EXERCISE BRIEF:
Reproduce the text in the data below word for word, omitting the pictures.

━━ DATA ━━

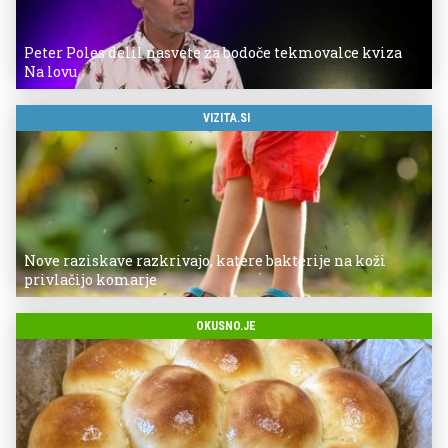
Peter Poles delil nasvete za bodoče tekmovalce kviza
Na lovu
VIZITA.SI
Nove raziskave razkrivajo, katere bakterije na koži
privlačijo komarje
OKUSNO.JE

━━━

ANSWER:
Peter Poles delil nasvete za bodoče tekmovalce kviza
Na lovu
VIZITA.SI
Nove raziskave razkrivajo, katere bakterije na koži
privlačijo komarje
OKUSNO.JE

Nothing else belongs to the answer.